RECORDS TO USE -
•••••

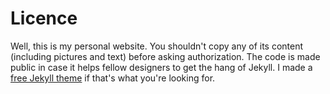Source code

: # Licence

Well, this is my personal website. You shouldn't copy any of its content (including pictures and text) before asking authorization. The code is made public in case it helps fellow designers to get the hang of Jekyll. I made a [free Jekyll theme](https://github.com/m3xm/hikari-for-Jekyll) if that's what you're looking for.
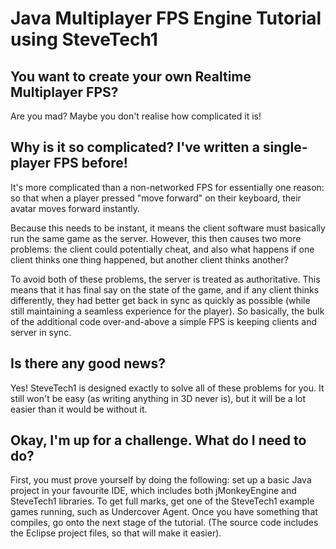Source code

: # Java Multiplayer FPS Engine Tutorial using SteveTech1

## You want to create your own Realtime Multiplayer FPS?
Are you mad?  Maybe you don't realise how complicated it is!

## Why is it so complicated?  I've written a single-player FPS before!
It's more complicated than a non-networked FPS for essentially one reason: so that when a player pressed "move forward" on their keyboard, their avatar moves forward instantly.  

Because this needs to be instant, it means the client software must basically run the same game as the server.  However, this then causes two more problems: the client could potentially cheat, and also what happens if one client thinks one thing happened, but another client thinks another?  

To avoid both of these problems, the server is treated as authoritative.  This  means that it has final say on the state of the game, and if any client thinks differently, they had better get back in sync as quickly as possible (while still maintaining a seamless experience for the player).  So basically, the bulk of the additional code over-and-above a simple FPS is keeping clients and server in sync.


## Is there any good news?
Yes!  SteveTech1 is designed exactly to solve all of these problems for you.  It still won't be easy (as writing anything in 3D never is), but it will be a lot easier than it would be without it.


## Okay, I'm up for a challenge.  What do I need to do?
First, you must prove yourself by doing the following: set up a basic Java project in your favourite IDE, which includes both jMonkeyEngine and SteveTech1 libraries.  To get full marks, get one of the SteveTech1 example games running, such as Undercover Agent.  Once you have something that compiles, go onto the next stage of the tutorial.  (The source code includes the Eclipse project files, so that will make it easier).
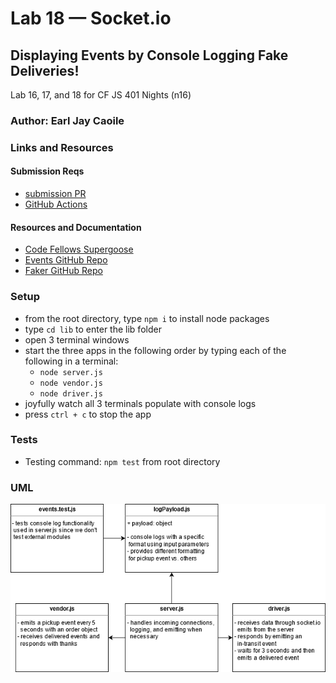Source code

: # Lab 18 — Socket.io

## Displaying Events by Console Logging Fake Deliveries!

Lab 16, 17, and 18 for CF JS 401 Nights (n16)

### Author: Earl Jay Caoile

### Links and Resources

#### Submission Reqs

- [submission PR](https://github.com/earljay-caoile-401-advanced-javascript/caps-system/pull/3)
- [GitHub Actions](https://github.com/earljay-caoile-401-advanced-javascript/caps-system/actions)

#### Resources and Documentation

- [Code Fellows Supergoose](https://www.npmjs.com/package/@code-fellows/supergoose)
- [Events GitHub Repo](https://github.com/Gozala/events#readme)
- [Faker GitHub Repo](https://github.com/Marak/Faker.js#readme)

### Setup

- from the root directory, type `npm i` to install node packages
- type `cd lib` to enter the lib folder
- open 3 terminal windows
- start the three apps in the following order by typing each of the following in a terminal:
    - `node server.js`
    - `node vendor.js`
    - `node driver.js`
- joyfully watch all 3 terminals populate with console logs
- press `ctrl + c` to stop the app

### Tests

- Testing command: `npm test` from root directory

### UML

![UML Image](lab-18-uml.png "uml diagram")
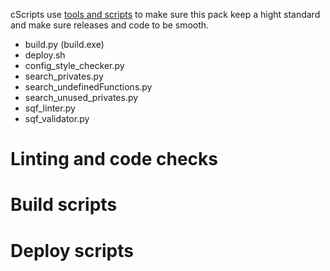 cScripts use [tools and scripts](https://github.com/7Cav/cScripts/tree/master/tools) to make sure this pack keep a hight standard and make sure releases and code to be smooth. 

* build.py (build.exe)
* deploy.sh
* config_style_checker.py
* search_privates.py
* search_undefinedFunctions.py
* search_unused_privates.py
* sqf_linter.py
* sqf_validator.py

# Linting and code checks

# Build scripts

# Deploy scripts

•••••

YOUR ASSIGNMENT - Please count the lines above that contain the string "root" and reply with only that number.

FINISHED EXERCISE - 2